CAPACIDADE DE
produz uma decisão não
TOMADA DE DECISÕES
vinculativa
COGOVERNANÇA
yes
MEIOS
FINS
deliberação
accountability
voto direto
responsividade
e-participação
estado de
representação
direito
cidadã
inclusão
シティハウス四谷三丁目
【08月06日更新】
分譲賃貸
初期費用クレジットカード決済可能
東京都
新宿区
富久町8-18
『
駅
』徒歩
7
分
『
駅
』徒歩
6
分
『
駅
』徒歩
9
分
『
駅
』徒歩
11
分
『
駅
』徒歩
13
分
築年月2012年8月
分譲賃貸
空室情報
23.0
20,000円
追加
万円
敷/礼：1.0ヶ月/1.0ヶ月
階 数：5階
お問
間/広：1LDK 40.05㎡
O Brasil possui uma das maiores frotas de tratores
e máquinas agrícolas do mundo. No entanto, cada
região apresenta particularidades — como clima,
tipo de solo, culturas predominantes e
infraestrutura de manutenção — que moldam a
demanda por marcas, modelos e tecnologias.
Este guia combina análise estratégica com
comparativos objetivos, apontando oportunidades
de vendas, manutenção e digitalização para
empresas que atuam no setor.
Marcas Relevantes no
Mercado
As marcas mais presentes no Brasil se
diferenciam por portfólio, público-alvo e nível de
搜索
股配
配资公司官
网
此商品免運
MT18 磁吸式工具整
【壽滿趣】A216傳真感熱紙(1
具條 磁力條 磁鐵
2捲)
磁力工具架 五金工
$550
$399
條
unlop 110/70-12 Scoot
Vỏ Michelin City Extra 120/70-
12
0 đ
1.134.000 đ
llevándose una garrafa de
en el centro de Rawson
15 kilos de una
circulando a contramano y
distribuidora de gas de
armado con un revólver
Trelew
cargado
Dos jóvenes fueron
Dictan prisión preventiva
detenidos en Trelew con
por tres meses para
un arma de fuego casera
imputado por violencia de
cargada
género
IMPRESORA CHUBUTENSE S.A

_____

## Problem description
Write out every line of the data above without changing anything, keeping the lines in their original order.

## Reply
CAPACIDADE DE
produz uma decisão não
TOMADA DE DECISÕES
vinculativa
COGOVERNANÇA
yes
MEIOS
FINS
deliberação
accountability
voto direto
responsividade
e-participação
estado de
representação
direito
cidadã
inclusão
シティハウス四谷三丁目
【08月06日更新】
分譲賃貸
初期費用クレジットカード決済可能
東京都
新宿区
富久町8-18
『
駅
』徒歩
7
分
『
駅
』徒歩
6
分
『
駅
』徒歩
9
分
『
駅
』徒歩
11
分
『
駅
』徒歩
13
分
築年月2012年8月
分譲賃貸
空室情報
23.0
20,000円
追加
万円
敷/礼：1.0ヶ月/1.0ヶ月
階 数：5階
お問
間/広：1LDK 40.05㎡
O Brasil possui uma das maiores frotas de tratores
e máquinas agrícolas do mundo. No entanto, cada
região apresenta particularidades — como clima,
tipo de solo, culturas predominantes e
infraestrutura de manutenção — que moldam a
demanda por marcas, modelos e tecnologias.
Este guia combina análise estratégica com
comparativos objetivos, apontando oportunidades
de vendas, manutenção e digitalização para
empresas que atuam no setor.
Marcas Relevantes no
Mercado
As marcas mais presentes no Brasil se
diferenciam por portfólio, público-alvo e nível de
搜索
股配
配资公司官
网
此商品免運
MT18 磁吸式工具整
【壽滿趣】A216傳真感熱紙(1
具條 磁力條 磁鐵
2捲)
磁力工具架 五金工
$550
$399
條
unlop 110/70-12 Scoot
Vỏ Michelin City Extra 120/70-
12
0 đ
1.134.000 đ
llevándose una garrafa de
en el centro de Rawson
15 kilos de una
circulando a contramano y
distribuidora de gas de
armado con un revólver
Trelew
cargado
Dos jóvenes fueron
Dictan prisión preventiva
detenidos en Trelew con
por tres meses para
un arma de fuego casera
imputado por violencia de
cargada
género
IMPRESORA CHUBUTENSE S.A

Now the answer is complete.